Programmable Flow Protection: Custom DDoS Mitigation for Magic Transit Updated with Technical and Operational Details.
Cloudflare's new feature allows Magic Transit customers to implement custom DDoS mitigation logic, enhancing security and operational control.
Cloudflare launches Programmable Flow Protection, letting Magic Transit customers implement custom DDoS mitigation logic tailored to their specific protocol needs using eBPF, providing advanced and flexible protection within Cloudflare's network.
Introducing Programmable Flow Protection: Customizable DDoS Mitigation for Magic Transit
Cloudflare has introduced Programmable Flow Protection, a new feature for its Magic Transit service that lets customers create custom DDoS mitigation strategies tailored to their unique network traffic and protocol needs. Magic Transit protects infrastructure at the IP layer against volumetric DDoS attacks, but organizations often struggle when attacks target proprietary or uncommon UDP protocols where generic mitigation is not sufficient.
Using Programmable Flow Protection, customers can write eBPF (extended Berkeley Packet Filter) programs to define granular rules. These programs help distinguish legitimate packets from malicious ones within their specific UDP protocols. eBPF code supports stateful inspection and complex logic during packet processing, allowing filters that are more precise than traditional rate limiting or signature-based methods.
These eBPF programs are deployed at Cloudflare's edge servers worldwide, ensuring consistent enforcement close to the attack source. This design delivers high performance with very low latency impact. It combines customers' deep knowledge of their applications with Cloudflare's extensive network to defend against sophisticated, customized DDoS attacks.
- Enables custom DDoS mitigation logic via eBPF programs.
- Supports complex, stateful packet inspection for custom UDP protocols.
- Deploys mitigation logic globally across Cloudflare's edge network.
Tailoring Protection for Custom UDP Protocols and Complex Traffic
UDP-based protocols vary widely across industries including real-time gaming, voice communication like VoIP, financial transaction systems, and industrial control networks. These specialized protocols exhibit unique packet patterns that generic DDoS tools often mishandle, causing false positives or leaving attacks unmitigated.
Programmable Flow Protection lets customers write custom eBPF logic that recognizes legitimate traffic patterns and blocks attack traffic accurately. This tailored defense helps maintain uptime and quality of service where every packet matters and misclassification can be costly.
Industries such as telecommunications, gaming, streaming, and finance benefit the most. They can enforce mitigation rules precisely matching their traffic semantics. It also supports compliance and governance by giving customers control and visibility over filtering logic applied to their data flows.
- Supports games, VoIP, financial services, and industrial control protocols.
- Addresses gaps in DDoS protection for custom UDP-based traffic.
- Allows customers to maintain operational control and visibility.

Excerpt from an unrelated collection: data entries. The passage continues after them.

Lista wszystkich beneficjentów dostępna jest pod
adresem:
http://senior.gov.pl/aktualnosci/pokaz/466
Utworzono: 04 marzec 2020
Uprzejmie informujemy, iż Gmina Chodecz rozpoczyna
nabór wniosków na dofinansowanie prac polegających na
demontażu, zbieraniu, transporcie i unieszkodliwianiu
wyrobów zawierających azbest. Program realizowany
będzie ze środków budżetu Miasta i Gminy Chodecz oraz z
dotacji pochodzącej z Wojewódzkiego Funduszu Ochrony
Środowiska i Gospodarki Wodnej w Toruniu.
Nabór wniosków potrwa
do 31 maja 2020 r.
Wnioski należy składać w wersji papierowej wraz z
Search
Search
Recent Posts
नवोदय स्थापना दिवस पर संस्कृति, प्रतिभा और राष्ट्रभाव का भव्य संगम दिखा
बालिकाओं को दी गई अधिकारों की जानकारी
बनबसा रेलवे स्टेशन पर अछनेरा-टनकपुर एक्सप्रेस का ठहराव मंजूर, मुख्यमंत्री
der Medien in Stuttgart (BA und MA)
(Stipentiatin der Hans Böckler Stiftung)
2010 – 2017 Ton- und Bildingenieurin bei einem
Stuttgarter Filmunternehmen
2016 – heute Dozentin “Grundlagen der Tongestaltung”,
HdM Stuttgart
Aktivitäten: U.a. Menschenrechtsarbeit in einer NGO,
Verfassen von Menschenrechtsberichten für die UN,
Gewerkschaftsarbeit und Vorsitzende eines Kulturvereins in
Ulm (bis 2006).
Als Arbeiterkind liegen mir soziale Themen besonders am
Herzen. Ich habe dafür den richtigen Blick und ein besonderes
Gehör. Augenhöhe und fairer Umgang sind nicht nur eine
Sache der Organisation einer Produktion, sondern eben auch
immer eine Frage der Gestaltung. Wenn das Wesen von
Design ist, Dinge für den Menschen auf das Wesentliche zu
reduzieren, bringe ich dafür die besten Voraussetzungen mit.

Operational Deployment and Beta Program Details
As of March 2026, Programmable Flow Protection is in beta and available to Magic Transit Enterprise customers. Enabling the feature generally involves an additional fee and collaboration with Cloudflare's security engineers. This partnership is important because writing and deploying eBPF programs safely requires expertise given the complexity of custom packet filtering.
This feature complements Cloudflare’s existing Magic Transit defenses rather than replacing them. Customers therefore benefit from layered protection: broad volumetric DDoS mitigation combined with precise, protocol-aware filtering based on their custom logic.
Interested customers should contact their Cloudflare account managers or support teams. Cloudflare offers official documentation and best practice guides to help design and operate eBPF filters securely and efficiently. This careful rollout minimizes risks of unintended traffic disruption while maximizing mitigation effectiveness.
- Currently in beta; available to Magic Transit Enterprise customers for an additional cost.
- Requires collaboration with Cloudflare support for eBPF program creation and deployment.
- Integrates seamlessly with existing Magic Transit DDoS protections and network policies.
Sources
This article is based on verified public reporting and primary source material. The links below are the core references used for this writeup.
- Introducing Programmable Flow Protection: custom DDoS mitigation logic for Magic Transit customers from Cloudflare. Primary source from Cloudflare detailing the new Programmable Flow Protection feature and its capabilities for Magic Transit customers.